A member of the intelligence committee, Wyden argued he was trying to "strike a balance between security and liberty" and that "the 300 million Americans who expect us to strike that balance ... are in the dark."

When Americans are targeted for surveillance, the government must get a warrant from a special 11-judge court of U.S. district judges appointed by the Supreme Court. In contrast, when foreigners abroad are targeted, the surveillance court approves annual certifications submitted by the attorney general and the director of national Intelligence that identify certain categories of foreign intelligence targets.

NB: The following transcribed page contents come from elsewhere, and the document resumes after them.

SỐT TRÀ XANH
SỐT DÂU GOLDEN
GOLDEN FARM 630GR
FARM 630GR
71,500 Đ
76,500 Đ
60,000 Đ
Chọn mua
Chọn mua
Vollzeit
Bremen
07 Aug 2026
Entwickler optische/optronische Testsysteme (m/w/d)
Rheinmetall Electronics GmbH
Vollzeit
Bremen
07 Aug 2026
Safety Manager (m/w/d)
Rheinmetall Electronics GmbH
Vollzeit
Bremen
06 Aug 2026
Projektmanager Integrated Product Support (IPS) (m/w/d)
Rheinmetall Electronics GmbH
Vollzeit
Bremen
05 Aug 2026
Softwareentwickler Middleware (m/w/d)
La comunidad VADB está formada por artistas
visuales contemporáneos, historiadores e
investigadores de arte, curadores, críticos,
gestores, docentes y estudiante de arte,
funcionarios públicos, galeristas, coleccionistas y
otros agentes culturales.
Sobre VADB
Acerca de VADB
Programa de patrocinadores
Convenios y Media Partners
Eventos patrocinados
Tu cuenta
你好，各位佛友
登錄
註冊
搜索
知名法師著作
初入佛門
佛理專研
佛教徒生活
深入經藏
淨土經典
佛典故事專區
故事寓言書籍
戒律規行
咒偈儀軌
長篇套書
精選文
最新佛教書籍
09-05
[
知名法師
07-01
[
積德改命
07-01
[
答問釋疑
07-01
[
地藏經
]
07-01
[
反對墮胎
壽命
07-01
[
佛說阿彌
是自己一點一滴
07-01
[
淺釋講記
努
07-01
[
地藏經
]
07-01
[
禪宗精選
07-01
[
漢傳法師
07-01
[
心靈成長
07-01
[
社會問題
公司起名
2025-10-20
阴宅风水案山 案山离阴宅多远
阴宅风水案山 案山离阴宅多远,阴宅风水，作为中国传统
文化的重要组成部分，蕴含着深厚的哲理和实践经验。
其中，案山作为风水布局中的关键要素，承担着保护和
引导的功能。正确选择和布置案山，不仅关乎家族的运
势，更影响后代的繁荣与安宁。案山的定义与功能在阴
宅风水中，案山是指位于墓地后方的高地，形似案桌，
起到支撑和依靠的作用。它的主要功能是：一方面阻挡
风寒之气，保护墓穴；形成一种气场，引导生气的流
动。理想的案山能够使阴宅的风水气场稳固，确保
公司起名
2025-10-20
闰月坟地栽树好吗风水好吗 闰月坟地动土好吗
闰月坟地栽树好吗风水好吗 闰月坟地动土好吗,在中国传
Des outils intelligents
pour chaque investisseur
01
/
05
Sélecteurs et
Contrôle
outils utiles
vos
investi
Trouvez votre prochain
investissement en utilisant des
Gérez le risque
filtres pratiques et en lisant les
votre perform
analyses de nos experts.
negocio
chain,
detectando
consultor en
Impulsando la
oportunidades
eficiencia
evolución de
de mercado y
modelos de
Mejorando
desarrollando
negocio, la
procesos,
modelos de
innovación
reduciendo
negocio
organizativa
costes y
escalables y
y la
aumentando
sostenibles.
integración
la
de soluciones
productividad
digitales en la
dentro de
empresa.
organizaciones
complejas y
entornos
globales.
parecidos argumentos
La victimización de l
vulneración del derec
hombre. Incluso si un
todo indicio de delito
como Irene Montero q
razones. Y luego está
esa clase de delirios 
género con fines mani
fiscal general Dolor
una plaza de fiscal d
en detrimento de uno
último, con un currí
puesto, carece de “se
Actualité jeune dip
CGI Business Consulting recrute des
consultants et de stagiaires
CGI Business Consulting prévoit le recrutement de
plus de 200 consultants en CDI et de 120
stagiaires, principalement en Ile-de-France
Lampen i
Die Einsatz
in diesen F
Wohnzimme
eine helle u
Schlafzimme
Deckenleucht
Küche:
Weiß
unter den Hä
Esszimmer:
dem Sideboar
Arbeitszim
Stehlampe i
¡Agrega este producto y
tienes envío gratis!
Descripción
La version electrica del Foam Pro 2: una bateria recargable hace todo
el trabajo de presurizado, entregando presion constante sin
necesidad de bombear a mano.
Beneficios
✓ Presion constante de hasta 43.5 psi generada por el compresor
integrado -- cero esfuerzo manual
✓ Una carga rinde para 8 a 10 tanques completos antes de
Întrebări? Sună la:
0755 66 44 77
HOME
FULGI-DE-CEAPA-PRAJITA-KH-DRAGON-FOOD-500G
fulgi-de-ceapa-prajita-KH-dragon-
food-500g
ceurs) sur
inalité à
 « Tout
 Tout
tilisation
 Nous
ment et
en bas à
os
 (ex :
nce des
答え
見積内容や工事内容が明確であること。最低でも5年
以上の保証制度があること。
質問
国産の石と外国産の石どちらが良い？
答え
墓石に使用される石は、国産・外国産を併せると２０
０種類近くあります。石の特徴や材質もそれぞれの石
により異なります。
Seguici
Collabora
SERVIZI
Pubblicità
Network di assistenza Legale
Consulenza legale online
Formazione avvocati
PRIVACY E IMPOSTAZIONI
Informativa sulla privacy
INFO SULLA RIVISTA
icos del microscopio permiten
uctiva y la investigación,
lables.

The Obama administration has called the secret intercepts "invaluable to the U.S. government's efforts to detect and prevent threats to America and its allies, while providing robust protections for the civil liberties and privacy of U.S. persons." It said if Congress had failed to extend the program, there would have been "a significant loss of intelligence" that would have impeded the ability to respond quickly to new threats.

The House in September approved the same five-year extension of the law by a vote of 301-118.

Feinstein said the surveillance law has procedures to restrict use of information on Americans that is inadvertently captured in the intercepts.

Chambliss argued that the intelligence committee keeps watch over any abuses by the government. "It's not abused. If there is a problem, we fix it," he said.

Feinstein said there were 100 arrests in terrorism cases between 2009 and 2012, some of them as a direct result of the surveillance program.

The Senate Judiciary Committee chairman, Democratic Sen. Patrick Leahy of Vermont, tried to substitute a three-year extension of the law instead of five, but the proposal was defeated with 52 votes against and 38 in favor.